### Your instructions
Would you please transcribe, exactly as written, the lines of the entries below starting at the one that holds "200010: 12 -> 14" and ending at the one that holds "200004: 15.6 -> 22", both included?

### Extracted entries
▬▬▬▬▬▬
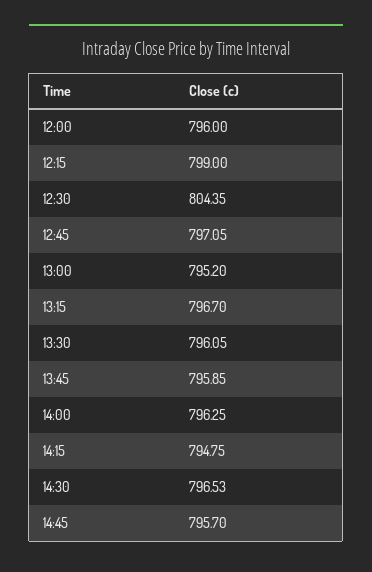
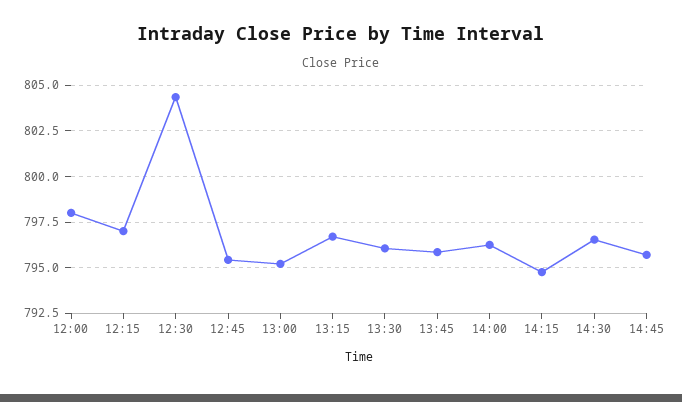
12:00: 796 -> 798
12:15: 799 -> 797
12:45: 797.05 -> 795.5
▬▬▬▬▬▬
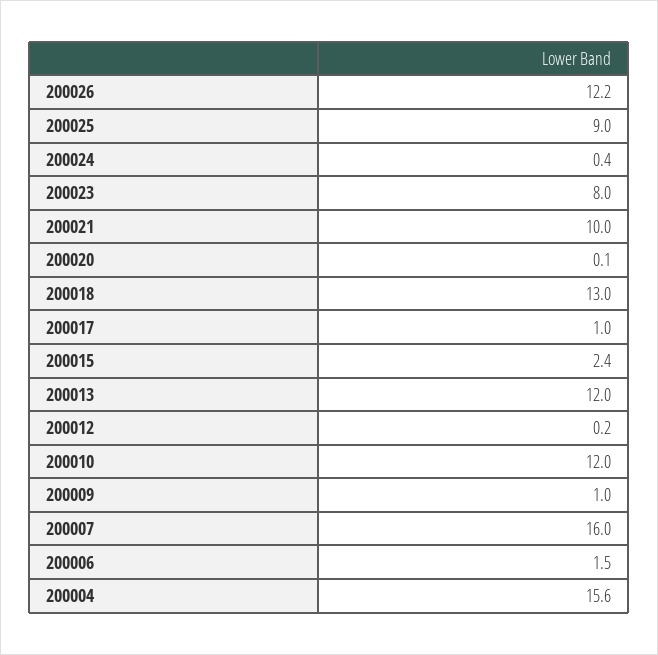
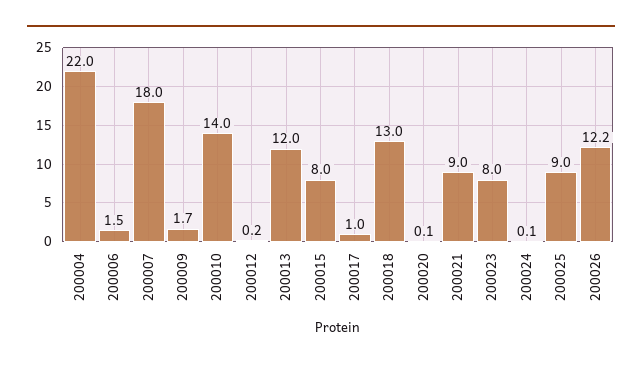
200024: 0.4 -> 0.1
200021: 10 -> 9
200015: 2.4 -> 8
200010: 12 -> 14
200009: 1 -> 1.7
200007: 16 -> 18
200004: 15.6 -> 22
▬▬▬▬▬▬
### Result of this exercise
200010: 12 -> 14
200009: 1 -> 1.7
200007: 16 -> 18
200004: 15.6 -> 22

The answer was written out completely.